Il est une objection contre la mort de M. Partridge qui m'a été faite quelquefois, quoique, il est vrai, sans beaucoup d'insistance : à savoir qu'il continue à écrire des almanachs. Mais il n'y a rien là qui ne soit commun à tous les gens de cette profession. Gadbury, Poor Robin, Dove, Wing, et plusieurs autres, publient chaque année leurs almanachs, quoique plusieurs d'entre eux soient morts avant la révolution.

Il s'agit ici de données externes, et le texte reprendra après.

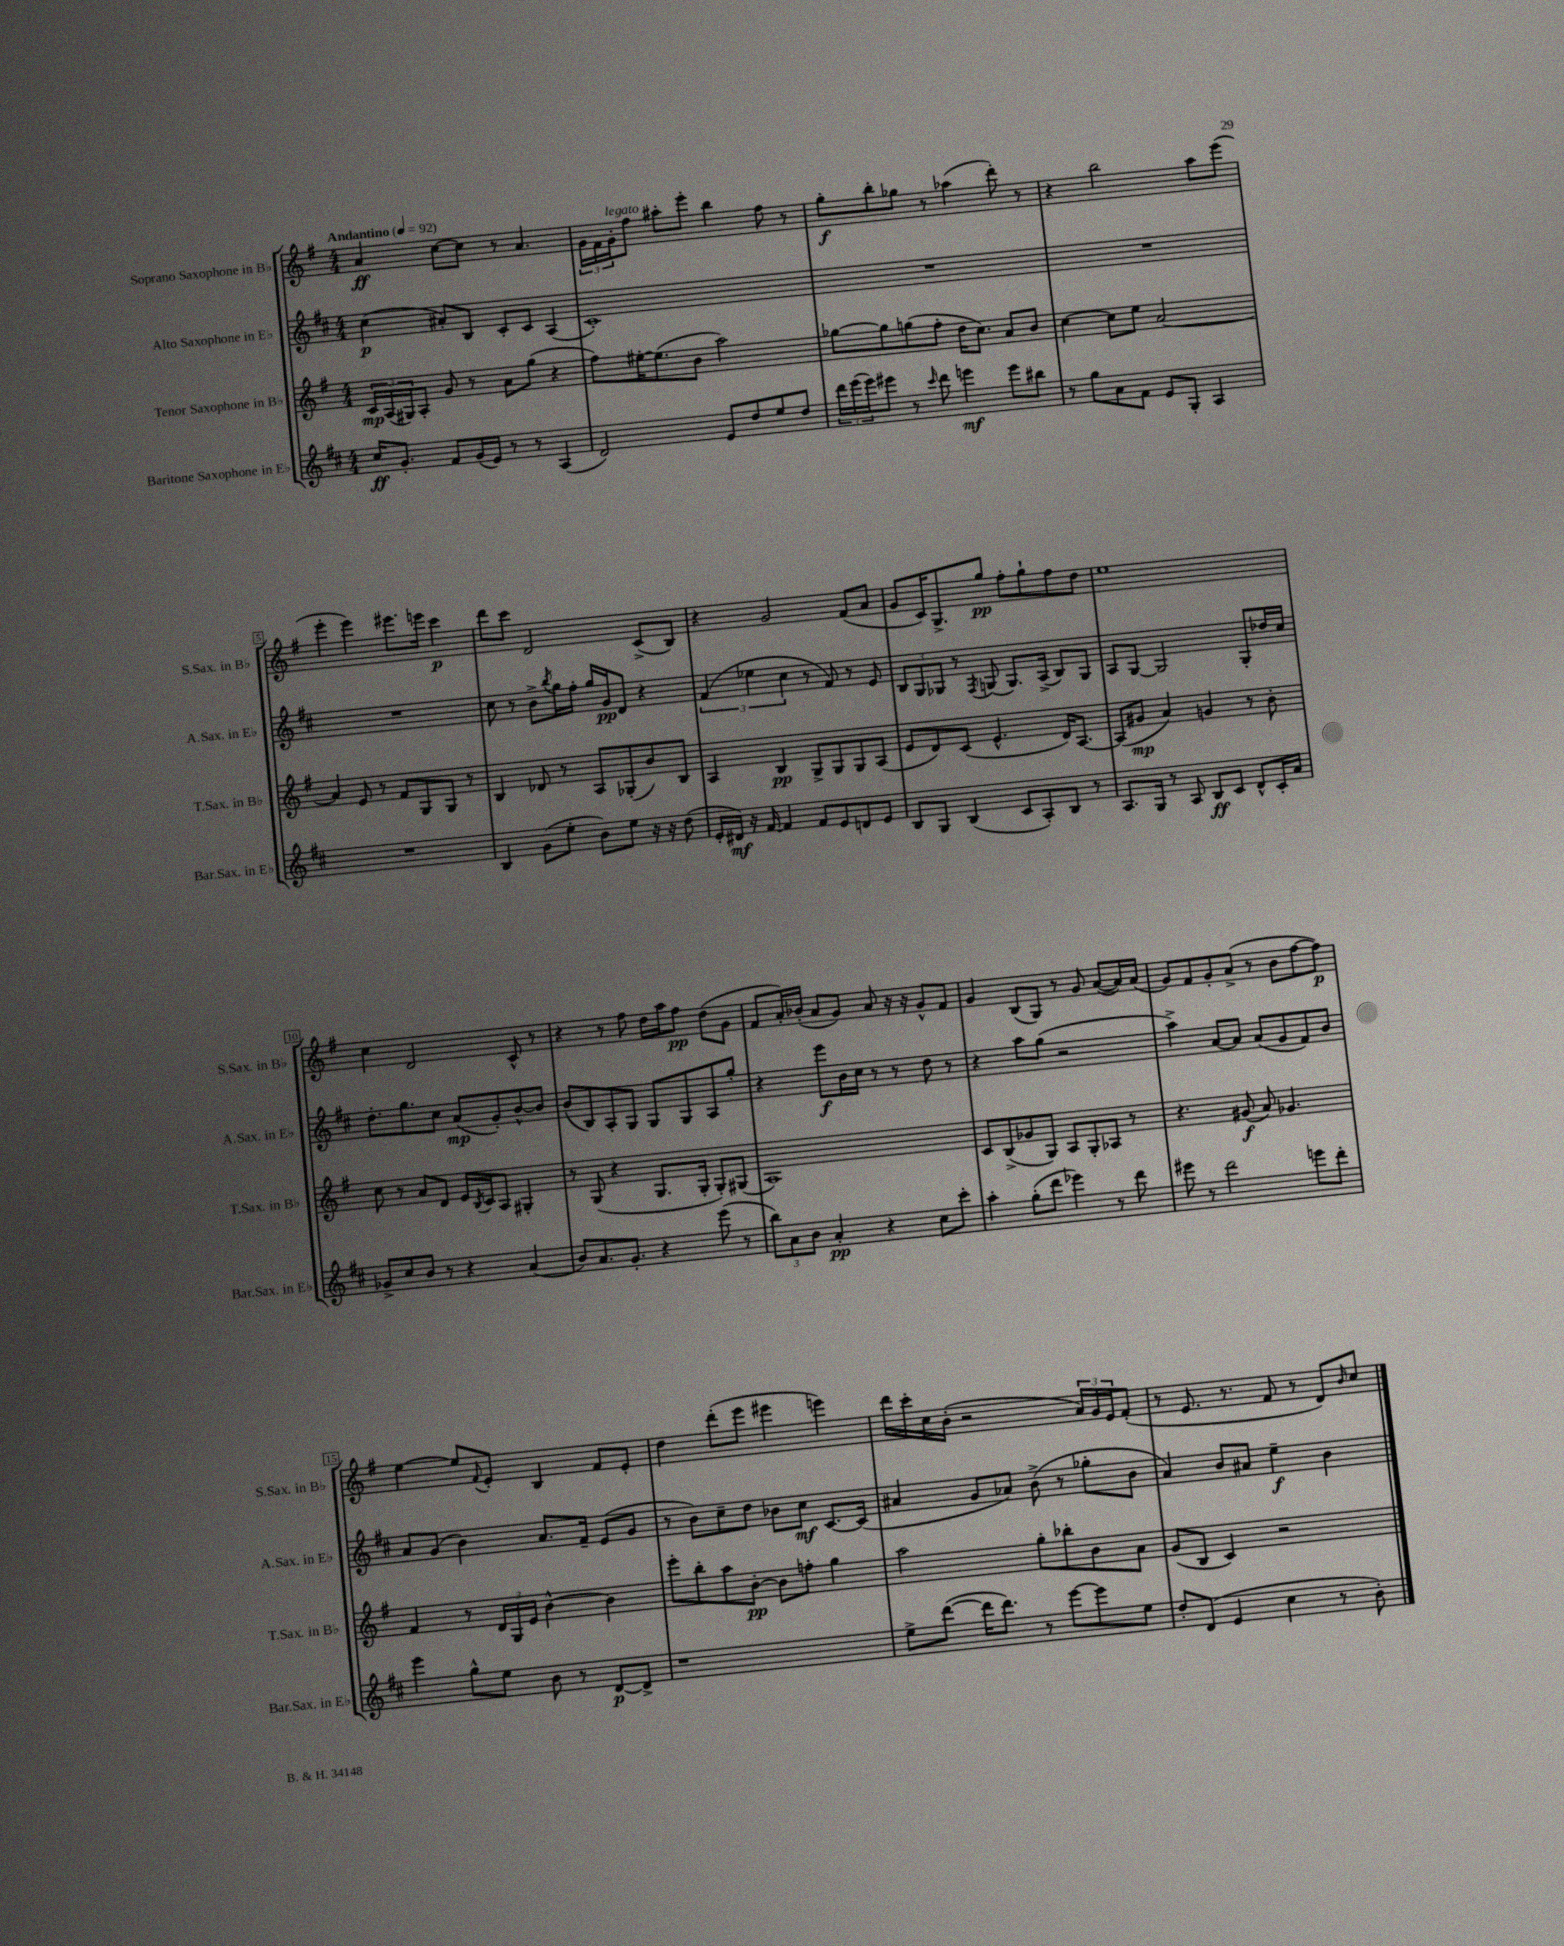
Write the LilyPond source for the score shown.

<<
\new StaffGroup <<
\new Staff = "s0" \with { instrumentName = "Soprano Saxophone in Bb" shortInstrumentName = "S.Sax. in Bb" } {
    \clef treble \key g \major \numericTimeSignature \time 4/4 \tempo "Andantino" 4 = 92
    a'4\ff c''8~ c''8 r8 a'4. |
    \tuplet 3/2 { g'16 fis'16 g'16-.^\markup { \italic "legato" } } fis''8 ais''8-. e'''8-. b''4 fis''8 r8 |
    g''8-.\f b''8-. ges''8 r8 aes''4( d'''8-.) r8 |
    r4 b''2 a''8 e'''8( |
    e'''4-. e'''4) eis'''8. e'''16 c'''4\p |
    d'''8 c'''8 d'2 c'8->( b8) |
    r4 g'2 fis'8( a'8 |
    g'8 c'16) g8.-> g''8\pp fis''8-. g''8-! fis''8 d''8 |
    e''1 |
    c''4 d'2 c'8-^ r8 |
    r4 r8 fis''8 d''16 a''16 fis''8\pp d''8( g'8 |
    fis'8 a'16-.) bes'16-.( a'8 g'8) a'8 r16 r16 g'8-^ fis'8 |
    g'4 b8( g8) r8 g'8 a'8~( a'16) a'16( |
    g'8) fis'8 g'8-. a'8->( r8 b'8 fis''8~ fis''8\p) |
    e''4~ e''8 \appoggiatura { fis'8 } e'8-. b4 fis'8 e'8-. |
    d''4 d'''8-.( e'''8 eis'''4 e'''4) |
    d'''16 c'''16-. c''16 b'16-.( r2 \tuplet 3/2 { a'16) g'16 e'16 } fis'8-.( |
    r8 e'8. r8. fis'8 r8 d'8) \grace { b'16 } c''8 \bar "|." |
}
\new Staff = "s1" \with { instrumentName = "Alto Saxophone in Eb" shortInstrumentName = "A.Sax. in Eb" } {
    \clef treble \key d \major \numericTimeSignature \time 4/4
    cis''4\p( ais'8-.) b8 cis'8-. cis'8 a4( |
    cis'1-.) |
    R1 |
    R1 |
    R1 |
    cis''8 r8 b'8-> \acciaccatura { b''8 } g''16 fis''16-. g''16 g'16\pp d'8 r4 |
    \tuplet 3/2 { fis'4( ees''4 cis''4 } r8 fis'8) r8 e'8 |
    \tuplet 3/2 { b8 g8 ges8 } r8 \acciaccatura { fis8 } g8( g8.) a16->( b8) g8 |
    a8 g8~ g2 g8-. des''16 cis''16 |
    d''8.-. g''8. cis''8 a'8\mp( g'8-.) b'8~-^ b'8 |
    b'8( b8) a8-. g8 g8 g8 a8 g''8-. |
    r4 e'''8\f b'16 cis''16 r8 r8 d''8 r8 |
    r4 a''8 g''8( r2 |
    a''4->) a'8~ a'8 a'8( g'8 fis'8) b'8 |
    a'8 g'8( b'4) a'8. fis'16-- e'8( g'8 |
    r8 b'8) cis''8-- d''8 bes'8 cis''8\mf cis'8.~ cis'16( |
    ais'4 g'8 aes'8) b'8->( r8 ges''8-. b'8 |
    a'4) b'8 ais'8 e''4--\f b'4 \bar "|." |
}
\new Staff = "s2" \with { instrumentName = "Tenor Saxophone in Bb" shortInstrumentName = "T.Sax. in Bb" } {
    \clef treble \key g \major \numericTimeSignature \time 4/4
    \tuplet 3/2 { c'16\mp a16( gis16) } a8-. g'8 r8 a'8 g''8( r4 |
    fis''8) eis''16~-. eis''8.( b'8 a''2) |
    ges''8~ ges''8 g''8( fis''8-. d''16 c''8.) a'8 b'8 |
    c''4~ c''8 e''8 a'2~ |
    a'4 e'8 r8 fis'8 g8 g8 r8 |
    b4 des'8 r8 a8 ges8-.( b'8) b8 |
    a4 b4\pp g8-> g8 g8 a8( |
    e'8 d'8) c'8( e'4.-^ d'16) a8.~ |
    a8( gis'8\mp a'4) g'4 r8 b'8-. |
    c''8 r8 a'8 d'8 e'16 \acciaccatura { b8 } c'16 a8 gis4-. |
    r8 g8( r4 g8. g16-. g8-.) gis8( |
    a1) |
    c'8 b8->( ges'8 g8) a8 g8-. aes8 r8 |
    r4. gis'8\f( a'8) ges'4. |
    fis'4 r8 \tuplet 3/2 { d'16 g16 e'16 } b'4~-^ b'4 |
    e'''8-. b''8-. a''8 b'8~-.\pp b'8 f''8-. g''4 |
    a''2 g''8-. bes''8-. b'8 a'8 |
    g'8( b8 c'4) r2 \bar "|." |
}
\new Staff = "s3" \with { instrumentName = "Baritone Saxophone in Eb" shortInstrumentName = "Bar.Sax. in Eb" } {
    \clef treble \key d \major \numericTimeSignature \time 4/4
    cis''16\ff g'8.-. fis'8 g'16( e'16) r8 r8 a4( |
    d'2) e'8 d''8 e''8 d''8 |
    \tuplet 3/2 { d'''16 e'''16( e'''16) } eis'''8 r8 \grace { cis'''16 } d'''8 e'''4\mf e'''8 bis''8 |
    r8 g''8 a'8 fis'8 e'8 g8-. a4 |
    R1 |
    b4 g'8( e''8-. b'8) e''8 r16 r16 d''8( |
    e'16-. dis'16\mf) r16 fis'16~ fis'4 fis'8 e'8 d'8 e'8 |
    b8 g8 b4( cis'8 a8-.) b8 r8 |
    a8. g16 r8 a8 b8\ff cis'8 d'8-^ cis'16-. a'16 |
    ges'8-> cis''8 b'8 r8 r4 a'4( |
    b'8) a'8. g'8.-. r4 e'''8( r8 |
    \tuplet 3/2 { b''8) a'8 b'8 } a'4-.\pp r4 cis''8 cis'''8-. |
    a''4-. g''8-.( d'''8 ees'''4) r8 d'''8 |
    eis'''8 r8 d'''2 e'''8 d'''8-. |
    e'''4 g''8-^ e''8 b'8 r8 d'8~\p d'8-> |
    r1 |
    e''8-> d'''8~( d'''16 d'''8.) r8 e'''8~ e'''8 e''8 |
    d''8-. d'8( e'4 cis''4 r8 b'8-.) \bar "|." |
}
>>
>>
\layout { \context { \Score \override BarNumber.stencil = #(make-stencil-boxer 0.1 0.3 ly:text-interface::print) } }
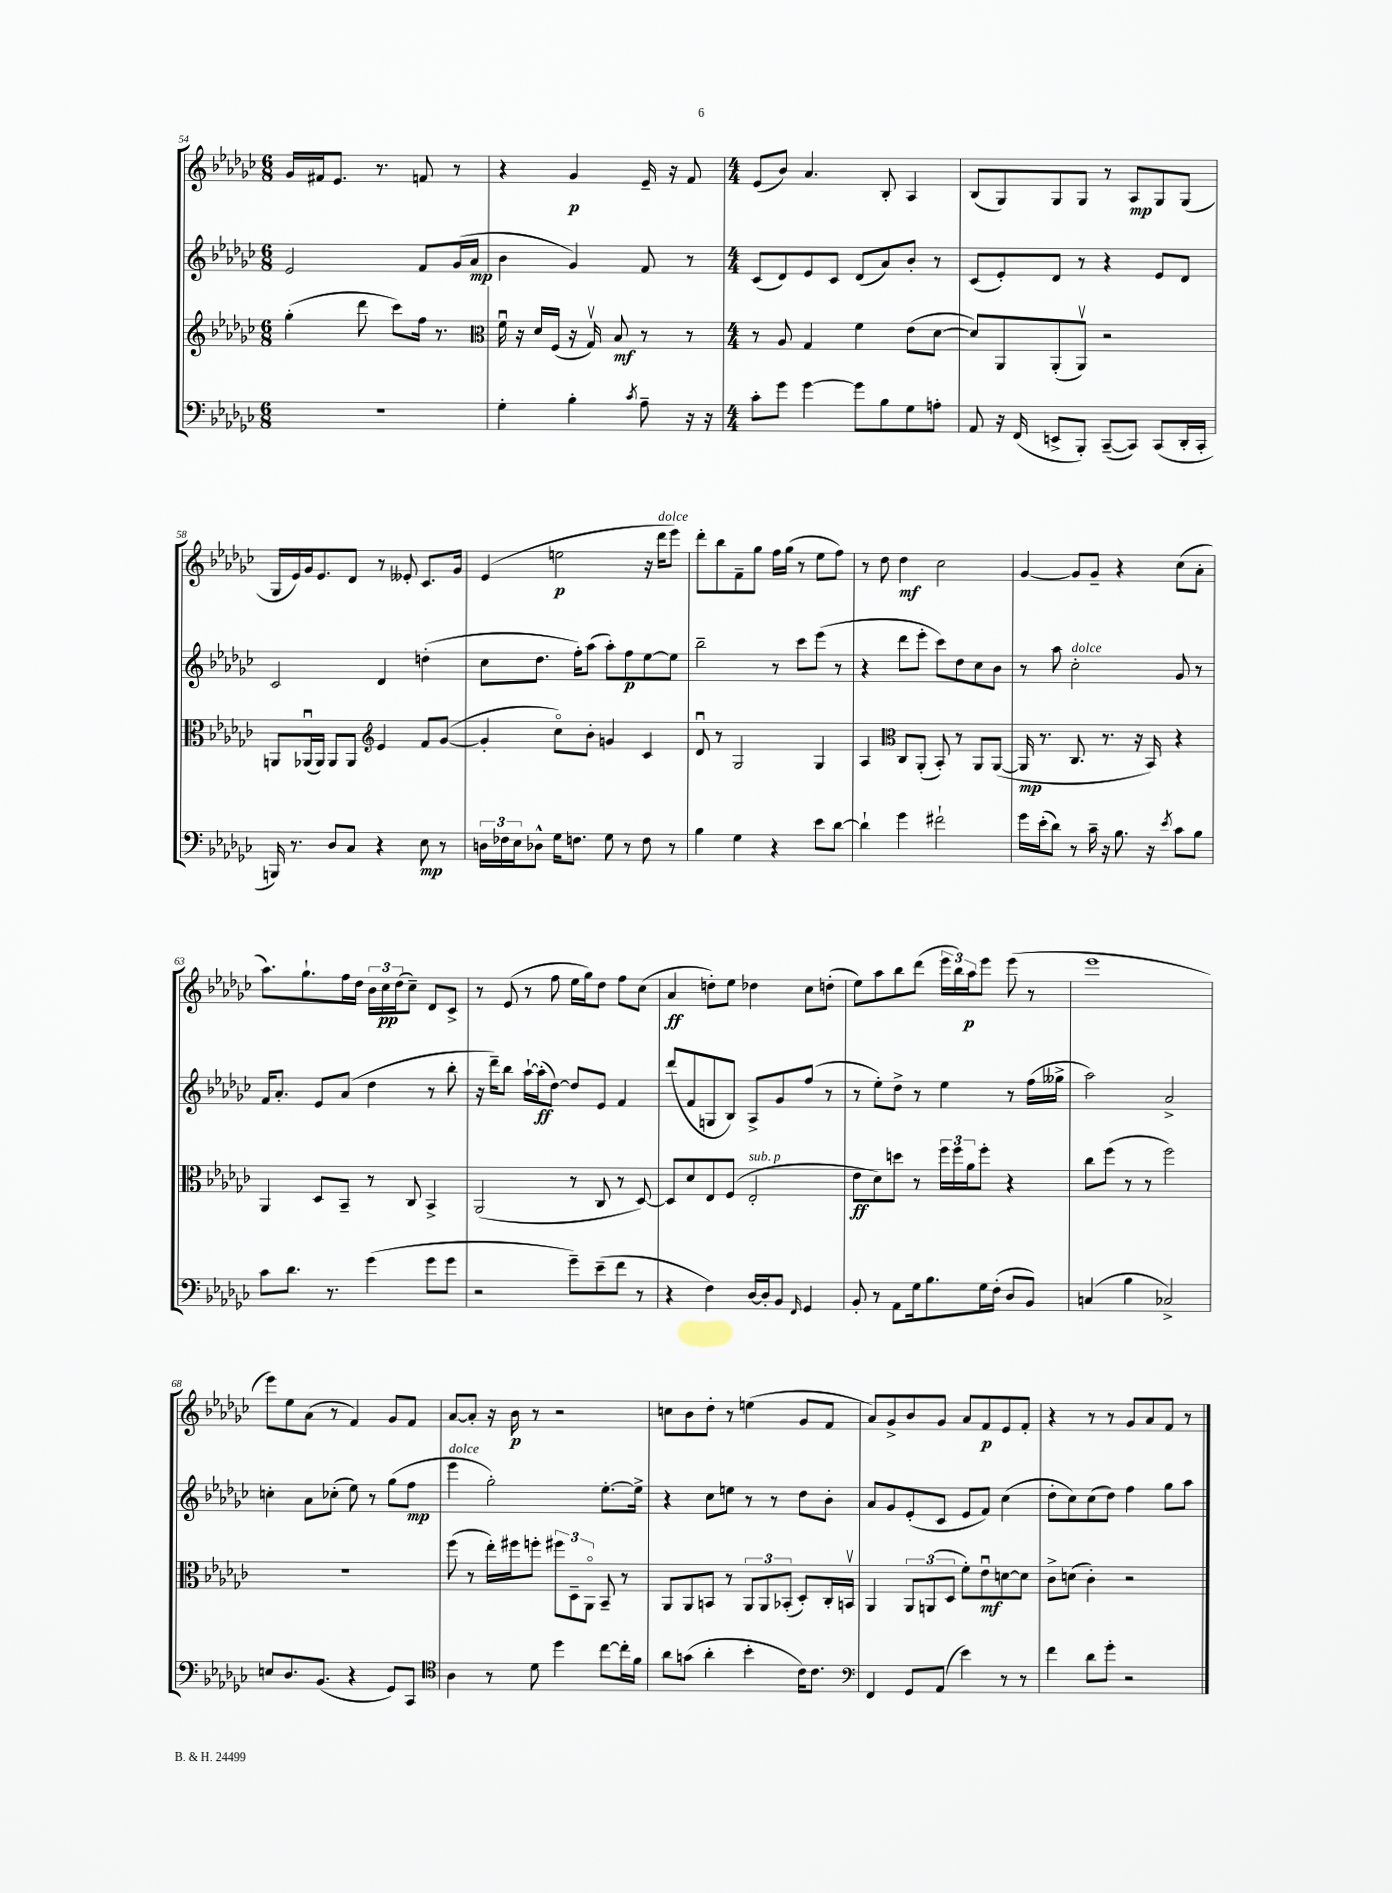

La raison naturelle de ceci est, je pense, que tandis que c'est le privilège des auteurs de vivre après leur mort, les faiseurs d'almanachs en sont seuls exclus, parce que leurs dissertations, ne traitant que des minutes qui passent, deviennent sans utilité quand celles-ci ont disparu. En considération de quoi, le Temps, dont ils sont les greffiers, leur accorde un bail à titre de réversion, pour continuer leurs ouvrages après leur mort.
Je n'aurais pas donné au public, ni à moi-même, l'ennui de cette justification, s'il n'avait pas été fait usage de mon nom par plusieurs personnes à qui je ne l'ai jamais prêté ; une desquelles, il y a peu de jours, s'est plu à mettre sur mon compte une nouvelle série de prédictions. Mais je crois que ce sont des choses trop sérieuses pour en badiner ; cela m'a peiné profondément de voir mes travaux, qui m'avaient coûté tant de réflexions et de veilles, criés dans les rues par les vulgaires colporteurs de Grub Street, eux que je destinais uniquement à la mûre considération des gens les plus graves. La prévention en fut telle d'abord dans le monde, que plusieurs de mes amis eurent le front de me demander si je plaisantais : à quoi je répondis froidement que l'événement le montrerait. Mais c'est le talent de notre époque et de notre nation de tourner en ridicule les choses de la plus grande importance. Quand la fin de l'année a vérifié toutes mes prédictions, paraît l'almanach de M. Partridge, contestant le point de sa mort ; de sorte que me voilà dans la position de ce général qui fut forcé de tuer deux fois ses ennemis qu'un nécromancien avait ressuscités. Si M. Partridge a fait la même expérience sur lui, et est de nouveau en vie, puisse-t-il y rester longtemps ! cela n'attaque pas le moins du monde ma véracité ; mais je crois avoir clairement prouvé, par une invincible démonstration, qu'il est mort à une demi-heure près, tout au plus, du temps que j'ai prédit, et non pas quatre heures plus tôt, comme le susdit auteur, dans sa lettre à un lord, l'a malicieusement suggéré dans le dessein de perdre mon crédit en m'accusant d'une méprise si grossière.